=== Begin Enclosure ===
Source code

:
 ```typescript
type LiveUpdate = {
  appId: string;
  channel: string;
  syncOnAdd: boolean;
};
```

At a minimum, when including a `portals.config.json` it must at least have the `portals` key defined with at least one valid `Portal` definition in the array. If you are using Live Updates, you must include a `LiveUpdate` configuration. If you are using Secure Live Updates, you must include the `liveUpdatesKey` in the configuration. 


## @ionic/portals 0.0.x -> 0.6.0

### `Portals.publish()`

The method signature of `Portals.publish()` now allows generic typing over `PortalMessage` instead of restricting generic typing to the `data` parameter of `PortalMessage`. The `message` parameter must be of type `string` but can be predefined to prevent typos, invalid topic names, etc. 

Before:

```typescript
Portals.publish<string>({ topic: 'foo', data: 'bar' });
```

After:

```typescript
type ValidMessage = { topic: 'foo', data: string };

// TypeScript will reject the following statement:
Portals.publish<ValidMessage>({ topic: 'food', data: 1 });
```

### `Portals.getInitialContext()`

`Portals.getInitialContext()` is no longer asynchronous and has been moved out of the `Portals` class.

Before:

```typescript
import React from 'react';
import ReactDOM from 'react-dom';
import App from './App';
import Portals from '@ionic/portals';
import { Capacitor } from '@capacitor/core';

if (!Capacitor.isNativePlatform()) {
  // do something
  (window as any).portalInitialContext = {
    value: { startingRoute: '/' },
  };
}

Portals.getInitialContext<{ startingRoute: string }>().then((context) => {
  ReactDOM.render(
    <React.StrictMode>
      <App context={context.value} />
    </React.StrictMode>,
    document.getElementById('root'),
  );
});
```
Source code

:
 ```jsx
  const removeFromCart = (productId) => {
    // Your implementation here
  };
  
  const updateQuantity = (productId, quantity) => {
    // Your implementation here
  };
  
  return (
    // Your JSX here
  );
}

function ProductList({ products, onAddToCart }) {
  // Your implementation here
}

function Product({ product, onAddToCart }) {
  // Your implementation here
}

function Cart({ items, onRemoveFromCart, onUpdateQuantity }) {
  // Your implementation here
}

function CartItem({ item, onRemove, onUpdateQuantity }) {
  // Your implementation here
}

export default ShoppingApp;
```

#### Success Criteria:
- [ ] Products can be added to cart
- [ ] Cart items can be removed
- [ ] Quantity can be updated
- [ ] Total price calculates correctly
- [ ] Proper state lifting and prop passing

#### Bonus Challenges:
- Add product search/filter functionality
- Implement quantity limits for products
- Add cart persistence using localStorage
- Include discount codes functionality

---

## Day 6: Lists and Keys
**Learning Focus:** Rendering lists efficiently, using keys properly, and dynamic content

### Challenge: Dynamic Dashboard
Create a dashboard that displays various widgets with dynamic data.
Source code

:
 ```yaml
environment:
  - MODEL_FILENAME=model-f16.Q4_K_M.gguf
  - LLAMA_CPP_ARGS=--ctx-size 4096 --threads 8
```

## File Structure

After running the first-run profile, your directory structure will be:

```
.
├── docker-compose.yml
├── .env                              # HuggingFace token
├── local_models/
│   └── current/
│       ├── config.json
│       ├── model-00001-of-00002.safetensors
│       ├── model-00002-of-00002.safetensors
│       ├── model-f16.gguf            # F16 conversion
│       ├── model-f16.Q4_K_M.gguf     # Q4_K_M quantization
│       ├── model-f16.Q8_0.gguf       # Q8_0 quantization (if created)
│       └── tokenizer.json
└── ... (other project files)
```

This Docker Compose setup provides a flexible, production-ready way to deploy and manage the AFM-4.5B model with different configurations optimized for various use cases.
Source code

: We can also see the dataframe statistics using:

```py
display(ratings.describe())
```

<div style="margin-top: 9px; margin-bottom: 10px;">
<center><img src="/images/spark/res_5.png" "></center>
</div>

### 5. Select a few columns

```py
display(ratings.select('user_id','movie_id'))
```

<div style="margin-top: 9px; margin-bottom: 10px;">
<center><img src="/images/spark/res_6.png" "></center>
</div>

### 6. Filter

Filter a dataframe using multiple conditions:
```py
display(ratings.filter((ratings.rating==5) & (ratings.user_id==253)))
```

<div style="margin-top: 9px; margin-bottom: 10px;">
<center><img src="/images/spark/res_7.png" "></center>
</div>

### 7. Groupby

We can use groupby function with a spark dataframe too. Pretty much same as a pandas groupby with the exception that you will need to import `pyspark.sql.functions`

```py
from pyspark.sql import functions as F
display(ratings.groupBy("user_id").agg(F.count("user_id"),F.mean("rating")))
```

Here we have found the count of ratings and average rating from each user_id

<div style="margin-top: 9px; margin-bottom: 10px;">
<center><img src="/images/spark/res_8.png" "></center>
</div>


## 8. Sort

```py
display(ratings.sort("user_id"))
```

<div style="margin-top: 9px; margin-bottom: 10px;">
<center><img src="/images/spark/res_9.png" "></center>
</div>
=== End Enclosure ===
**Assignment**: All lines above from the line with "- [ ] Cart items can be removed" through the line with "- Add cart persistence using localStorage", both included, are to be set down exactly, with nothing else.

**Output for this exercise**:
- [ ] Cart items can be removed
- [ ] Quantity can be updated
- [ ] Total price calculates correctly
- [ ] Proper state lifting and prop passing

#### Bonus Challenges:
- Add product search/filter functionality
- Implement quantity limits for products
- Add cart persistence using localStorage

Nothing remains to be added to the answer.